## WHAT IS BEING ASKED
Every line containing the string "Speechify" is to be copied from the records.

━━━━━ STUDY MATERIAL

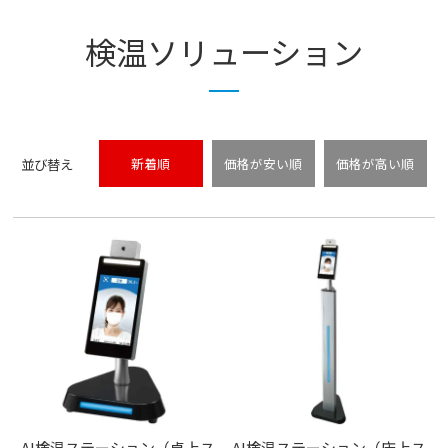
検温ソリューション
並び替え
新着順
価格が安い順
価格が高い順
AI検温ステーション（卓上ス
AI検温ステーション（床上ス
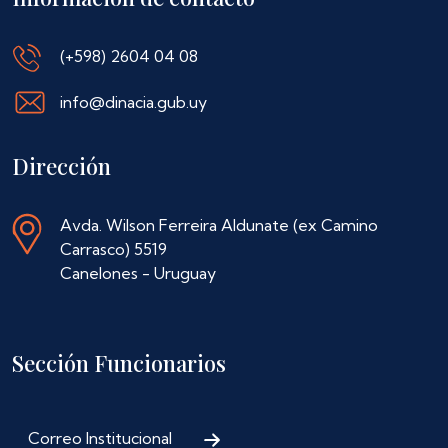
(+598) 2604 04 08
info@dinacia.gub.uy
Dirección
Avda. Wilson Ferreira Aldunate (ex Camino
Carrasco) 5519
Canelones - Uruguay
Sección Funcionarios
Correo Institucional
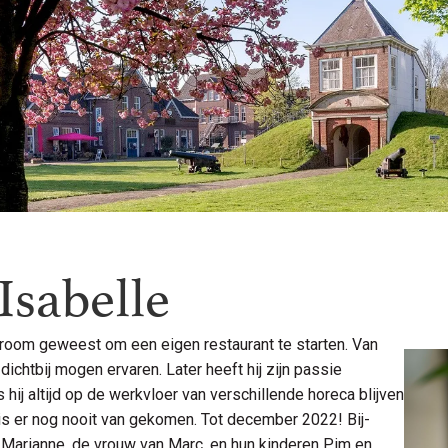
Isabelle
 droom geweest om een eigen restaurant te starten. Van
dichtbij mogen ervaren. Later heeft hij zijn passie
hij altijd op de werkvloer van verschillende horeca blijven
 is er nog nooit van gekomen. Tot december 2022! Bij-
k Marianne, de vrouw van Marc, en hun kinderen Pim en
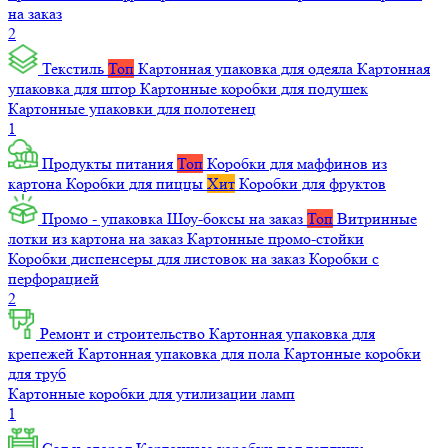
на заказ
2
Текстиль
Топ
Картонная упаковка для одеяла
Картонная
упаковка для штор
Картонные коробки для подушек
Картонные упаковки для полотенец
1
Продукты питания
Топ
Коробки для маффинов из
картона
Коробки для пиццы
Хит
Коробки для фруктов
Промо - упаковка
Шоу-боксы на заказ
Топ
Витринные
лотки из картона на заказ
Картонные промо-стойки
Коробки диспенсеры для листовок на заказ
Коробки с
перфорацией
2
Ремонт и строительство
Картонная упаковка для
крепежей
Картонная упаковка для пола
Картонные коробки
для труб
Картонные коробки для утилизации ламп
1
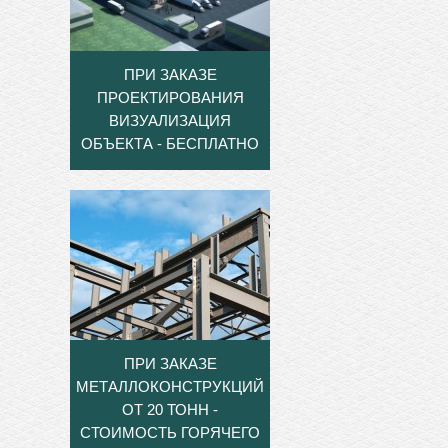
ПРИ ЗАКАЗЕ
ПРОЕКТИРОВАНИЯ
ВИЗУАЛИЗАЦИЯ
ОБЪЕКТА - БЕСПЛАТНО
ПРИ ЗАКАЗЕ
МЕТАЛЛОКОНСТРУКЦИЙ
ОТ 20 ТОНН -
СТОИМОСТЬ ГОРЯЧЕГО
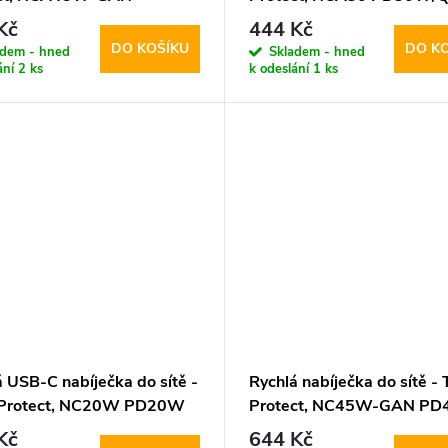
/QC3.0 + Lightning
+ Lightning kabel
Kč
444 Kč
DO KOŠÍKU
DO K
adem - hned
Skladem - hned
ání
2 ks
k odeslání
1 ks
 USB-C nabíječka do sítě -
Rychlá nabíječka do sítě - 
-Protect, NC20W PD20W
Protect, NC45W-GAN PD
e
USB-C kabel
Kč
644 Kč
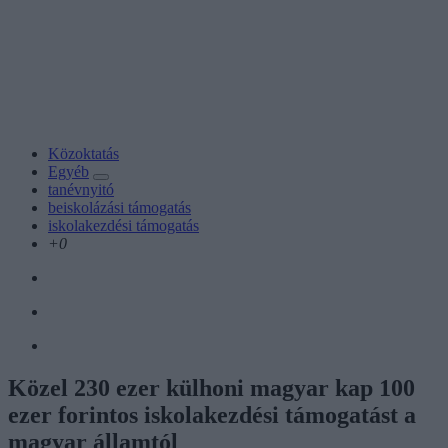
Közoktatás
Egyéb
tanévnyitó
beiskolázási támogatás
iskolakezdési támogatás
+0
Közel 230 ezer külhoni magyar kap 100
ezer forintos iskolakezdési támogatást a
magyar államtól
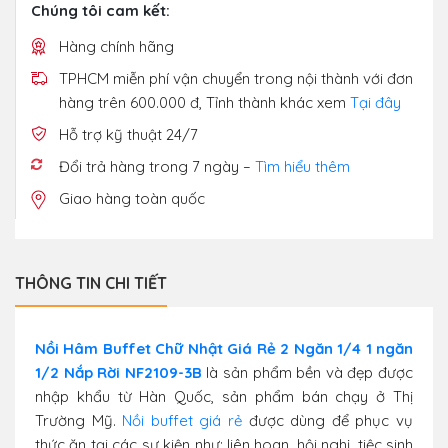
Chúng tôi cam kết:
Hàng chính hãng
TPHCM miễn phí vận chuyển trong nội thành với đơn
hàng trên 600.000 đ, Tỉnh thành khác xem
Tại đây
Hỗ trợ kỹ thuật 24/7
Đổi trả hàng trong 7 ngày –
Tìm hiểu thêm
Giao hàng toàn quốc
THÔNG TIN CHI TIẾT
Nồi Hâm Buffet Chữ Nhật Giá Rẻ 2 Ngăn 1/4 1 ngăn
1/2 Nắp Rời NF2109-3B
là sản phẩm bền và đẹp được
nhập khẩu từ Hàn Quốc, sản phẩm bán chạy ở Thị
Trường Mỹ.
Nồi buffet giá rẻ
được dùng để phục vụ
thức ăn tại các sự kiện như: liên hoan, hội nghị, tiệc sinh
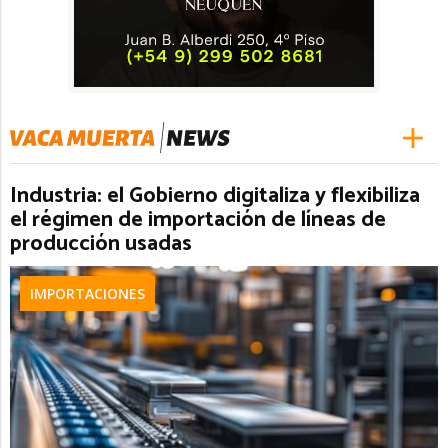
Industria: el Gobierno digitaliza y flexibiliza
el régimen de importación de líneas de
producción usadas
IMPORTACIONES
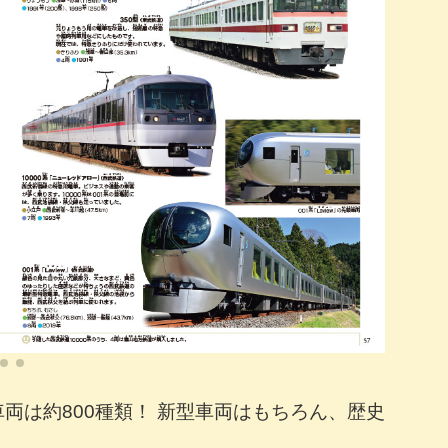
両は約800種類！ 新型車両はもちろん、歴史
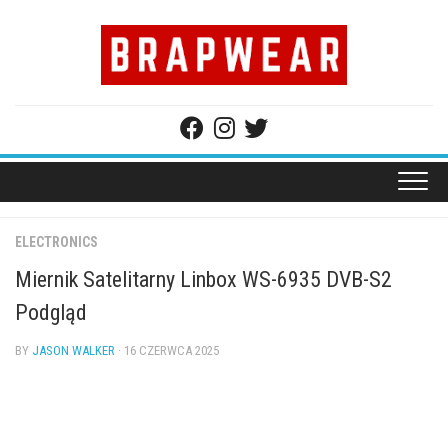
Skip
to
content
ELECTRONICS
Miernik Satelitarny Linbox WS-6935 DVB-S2
Podgląd
BY
JASON WALKER
· 16 CZERWCA 2025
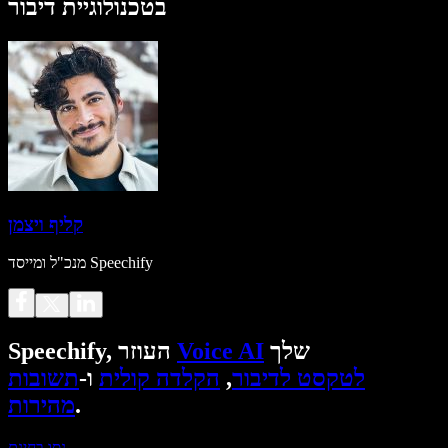
בטכנולוגיית דיבור
קליף ויצמן
מנכ"ל ומייסד Speechify
שלך
Voice AI
Speechify, העוזר
לטקסט לדיבור
,
הקלדה קולית
ו-
תשובות
.
מהירות
נסו בחינם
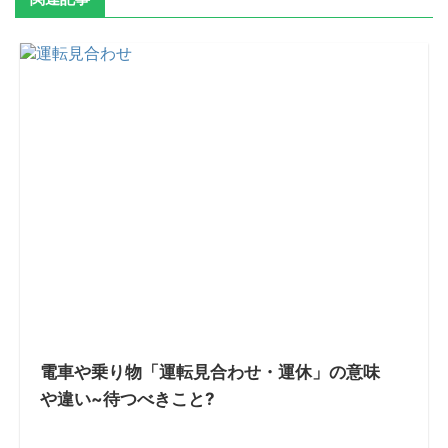
電車や乗り物「運転見合わせ・運休」の意味
や違い~待つべきこと?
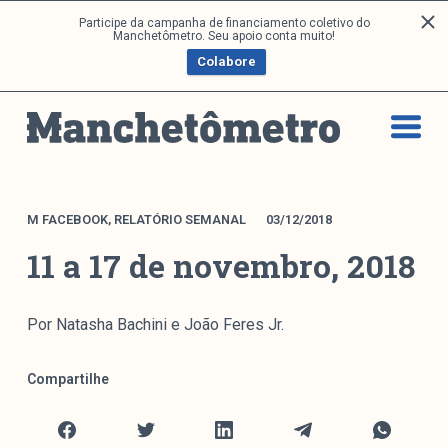
P
Participe da campanha de financiamento coletivo do
Análises
Manchetômetro. Seu apoio conta muito!
u
Colabore
l
a
Artigos e Capítulos
r
DONI
p
PNR
a
Série M
r
a
Boletim M
M FACEBOOK
,
RELATÓRIO SEMANAL
03/12/2018
o
Podcasts
11 a 17 de novembro, 2018
c
M Facebook
o
M Instagram
n
Por Natasha Bachini e João Feres Jr.
Livros
t
e
Compartilhe
ú
Arquivos
d
o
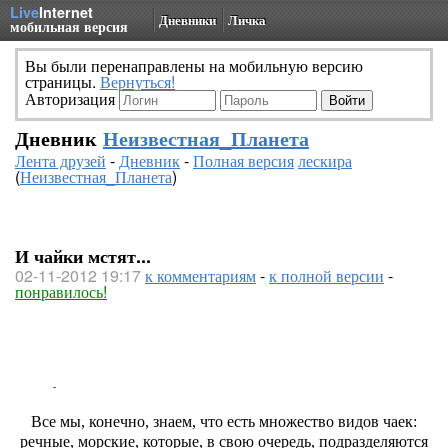
Live
Internet
Дневники
Личка
мобильная версия
Вы были перенаправлены на мобильную версию
страницы.
Вернуться!
Авторизация
Дневник
Неизвестная_Планета
Лента друзей
-
Дневник
-
Полная версия
лескира
(
Неизвестная_Планета
)
И чайки мстят...
02-11-2012 19:17
к комментариям
-
к полной версии
-
понравилось!
Все мы, конечно, знаем, что есть множество видов чаек:
речные, морские, которые, в свою очередь, подразделяются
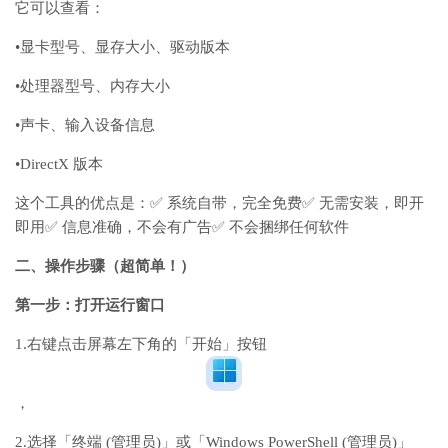
它可以查看：
•
显卡型号、显存大小、驱动版本
•
处理器型号、内存大小
•
声卡、输入设备信息
•
DirectX
版本
这个工具的优点是：
✅
系统自带，完全免费
✅
无需安装，即开
即用
✅
信息准确，不会有广告
✅
不会捆绑任何软件
二、操作步骤（超简单！）
第一步：打开运行窗口
1.
右键点击
屏幕左下角的「开始」按钮
，
2.
选择「终端
(
管理员
)
」或「
Windows PowerShell (
管理员
)
」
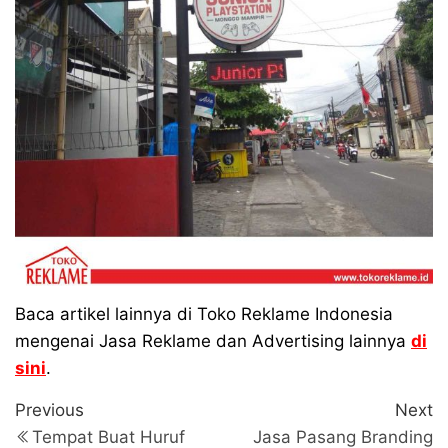
Baca artikel lainnya di Toko Reklame Indonesia
mengenai Jasa Reklame dan Advertising lainnya
di
sini
.
Navigasi
Previous
N
Previous
Next
Post
P
pos
Tempat Buat Huruf
Jasa Pasang Branding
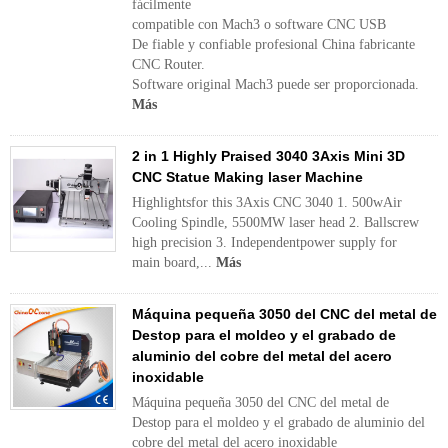
fácilmente
compatible con Mach3 o software CNC USB
De fiable y confiable profesional China fabricante
CNC Router.
Software original Mach3 puede ser proporcionada.
Más
2 in 1 Highly Praised 3040 3Axis Mini 3D
CNC Statue Making laser Machine
Highlightsfor this 3Axis CNC 3040 1. 500wAir
Cooling Spindle, 5500MW laser head 2. Ballscrew
high precision 3. Independentpower supply for
main board,...
Más
Máquina pequeña 3050 del CNC del metal de
Destop para el moldeo y el grabado de
aluminio del cobre del metal del acero
inoxidable
Máquina pequeña 3050 del CNC del metal de
Destop para el moldeo y el grabado de aluminio del
cobre del metal del acero inoxidable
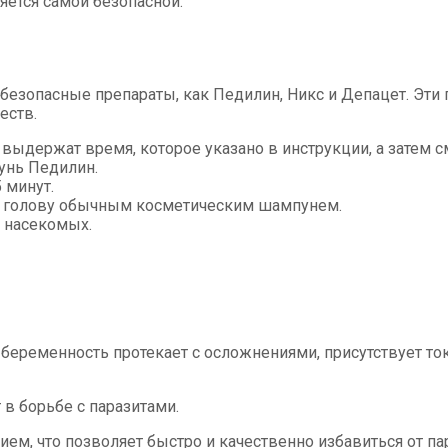
ляется самой безопасной.
езопасные препараты, как Педилин, Никс и Депацет. Эти 
еств.
выдержат время, которое указано в инструкции, а затем с
унь Педилин.
 минут.
т голову обычным косметическим шампунем.
 насекомых.
, беременность протекает с осложнениями, присутствует т
в борьбе с паразитами.
ем, что позволяет быстро и качественно избавиться от па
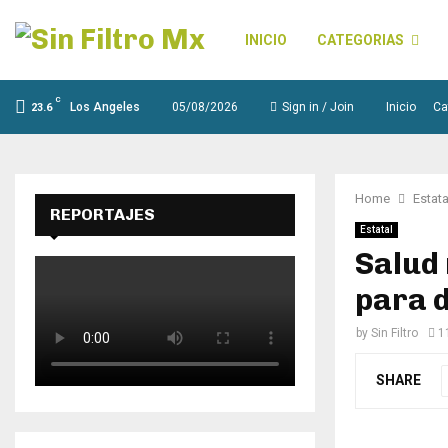
INICIO
CATEGORIAS
C
Los Angeles
05/08/2026
Sign in / Join
Inicio
Ca
23.6
Home
Estata
REPORTAJES
Estatal
Salud 
para 
by
Sin Filtro
1
SHARE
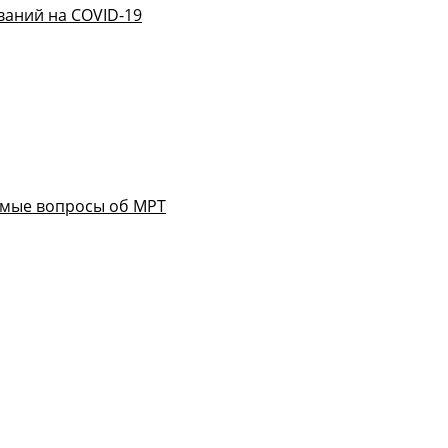
ваний на COVID-19
емые вопросы об МРТ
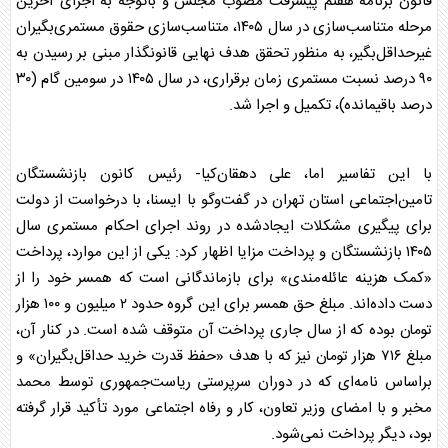
قانون برنامه هفتم پیشرفت مصوب مجلس و باتوجه به اجرای آخرین
مرحله متناسب‌سازی در سال ۱۴۰۵، متناسب‌سازی حقوق مستمری‌بگیران
غیرحداقل‌بگیر، به منظور تحقق هدف نهایی قانونگذار مبنی بر رسیدن به
۹۰ درصد نسبت مستمری زمان برقراری، در سال ۱۴۰۵ در سومین گام (۳۰
درصد باقیمانده)، تکمیل و اجرا شد.
با این تفاسیر اما، علی دهقان‌کیا- رئیس کانون
بازنشستگان
تامین‌اجتماعی استان تهران در گفت‌وگو با ایسنا، با درخواست از دولت
برای پیگیری مشکلات ایجادشده در روند اجرای احکام مستمری سال
۱۴۰۵
بازنشستگان
و پرداخت مزایا اظهار کرد: یکی از این موارد، پرداخت
«کمک هزینه عائله‌مندی» برای بازماندگانی است که همسر خود را از
دست داده‌اند. مبلغ حق همسر برای این گروه حدود ۲ میلیون و ۱۰۰ هزار
تومان بوده که از سال جاری پرداخت آن متوقف شده است. در کنار آن،
مبلغ ۷۱۶ هزار تومان نیز که با هدف «حفظ قدرت خرید حداقل‌بگیران» و
براساس نامه‌ای که در دوران سرپرستی ریاست‌جمهوری توسط محمد
مخبر و با امضای وزیر تعاون، کار و رفاه اجتماعی مورد تأکید قرار گرفته
بود، دیگر پرداخت نمی‌شود.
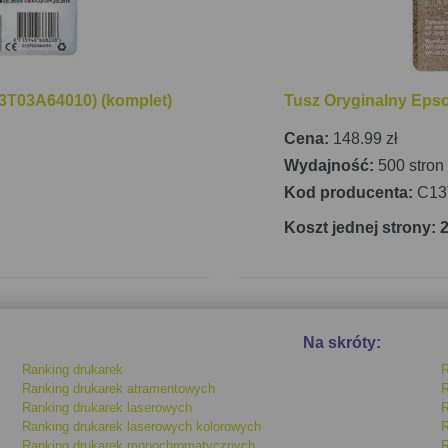
3T03A64010) (komplet)
Tusz Oryginalny Eps
Cena:
148.99 zł
Wydajność:
500 stron
Kod producenta:
C13
Koszt jednej strony: 
Na skróty:
Ranking drukarek
R
Ranking drukarek atramentowych
R
Ranking drukarek laserowych
R
Ranking drukarek laserowych kolorowych
R
Ranking drukarek monochromatycznych
R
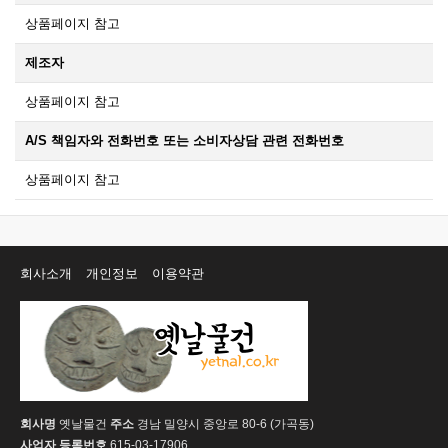
상품페이지 참고
제조자
상품페이지 참고
A/S 책임자와 전화번호 또는 소비자상담 관련 전화번호
상품페이지 참고
회사소개
개인정보
이용약관
회사명
옛날물건
주소
경남 밀양시 중앙로 80-6 (가곡동)
사업자 등록번호
615-03-17906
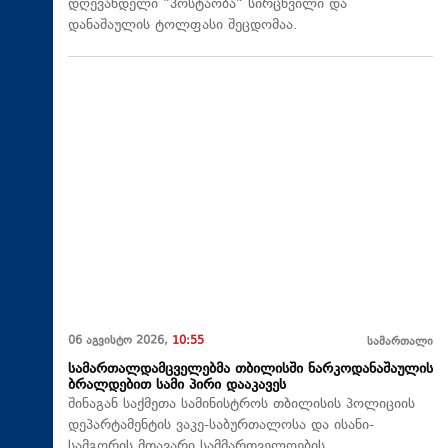
დღევანდელი "პოსტაობა" სირცხვილი და
დანაშაულის ტოლფასი შეცდომაა.
06 აგვისტო 2026,
10:55
სამართალი
სამართალდამცველებმა თბილისში ნარკოდანაშაულის
ბრალდებით სამი პირი დააკავეს
შინაგან საქმეთა სამინისტროს თბილისის პოლიციის
დეპარტამენტის ვაკე-საბურთალოსა და ისანი-
სამგორის მთავარი სამმართველოების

━━━━━━━━━━

## EXERCISE OUTPUT
מנכ"ל ומייסד Speechify
Speechify, העוזר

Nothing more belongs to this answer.